Iraq, a roof for those who have lost one
The official end of the war against the Islamic state group in Iraq does not mean the end of humanitarian needs for families. For the first time, more people are trying to return to their place of origin than leaving. According to the International Organization for Migration (IOM), at the end of last year 3.2 million people had returned to their place of origin compared to 2.6 million displaced. Terre des hommes, the first children's aid organisation to help people on the front line, also supports families when they return. Many of them find their homes in ruins. Working with Better Shelter, we will distribute 1500 shelters to the ones in greatest need. These homes have been designed by the Ikea Foundation and can be assembled by the displaced families themselves close to their former homes that have been destroyed.

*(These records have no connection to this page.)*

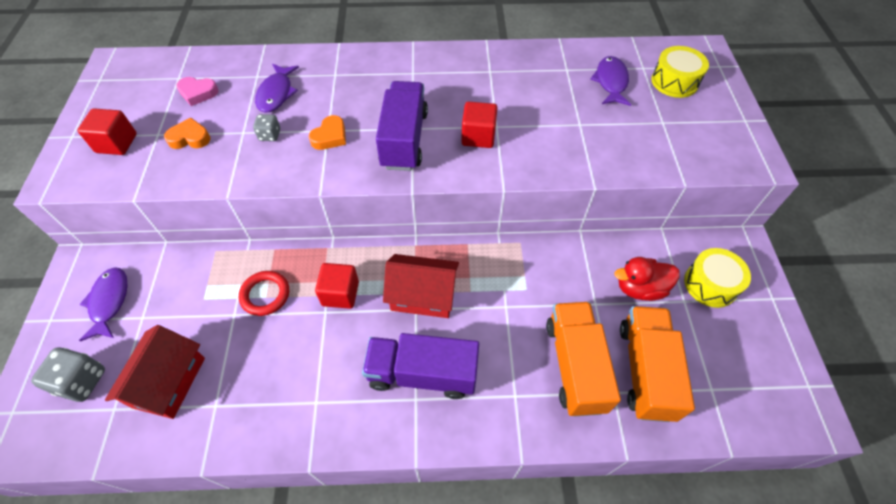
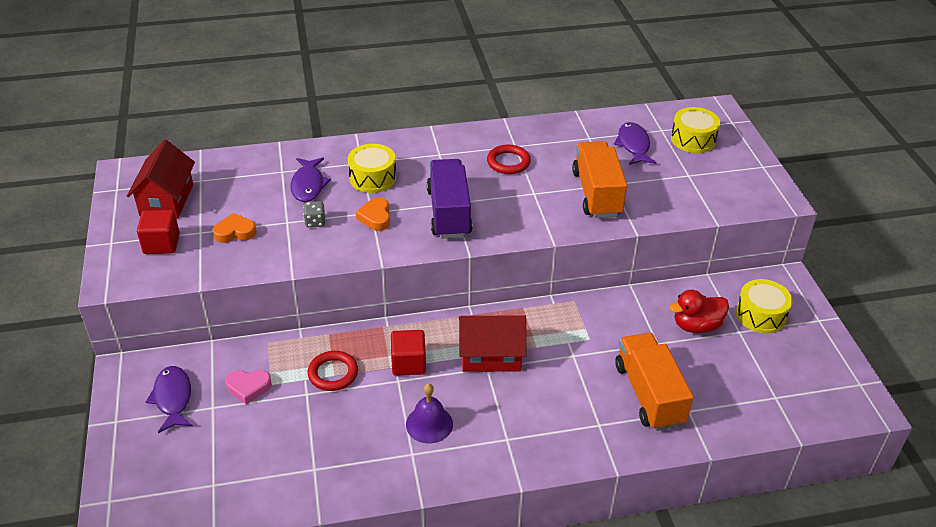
camera: 10 degrees left, 15 degrees down
(82, 381) = (171, 467): grey dice -> none
(169, 382) = (261, 456): red house -> red house (167, 200)
(198, 93) = (227, 192): pink heart -> pink heart (248, 387)
(330, 136) = (375, 217): orange heart -> orange heart turned 150 degrees clockwise
(340, 92) = (372, 178): none -> yellow drum
(342, 368) = (429, 424): none -> purple bell
(422, 373) = (508, 418): purple truck -> none
(478, 88) = (508, 162): none -> red ring
(478, 136) = (519, 203): red cube -> none
(645, 370) = (714, 390): orange truck -> orange truck (597, 194)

Improving the diagnosis of children in West Africa
The right to health is still denied to many children in West Africa. In Burkina Faso for example, one out of ten children dies before their fifth birthday. An improvement in the medical diagnosis can save many lives. That’s what we have achieved with our IeDA application. This innovation has helped medical staff consult one million children in Burkina Faso since 2014. The tool helps health workers provide a more accurate diagnosis by recording the children’s data on a digital tablet. Our goal for this year is to continue to expand the project’s reach to other regions together with the government of Burkina Faso and to implement it in other countries to help save more children's lives in 2018.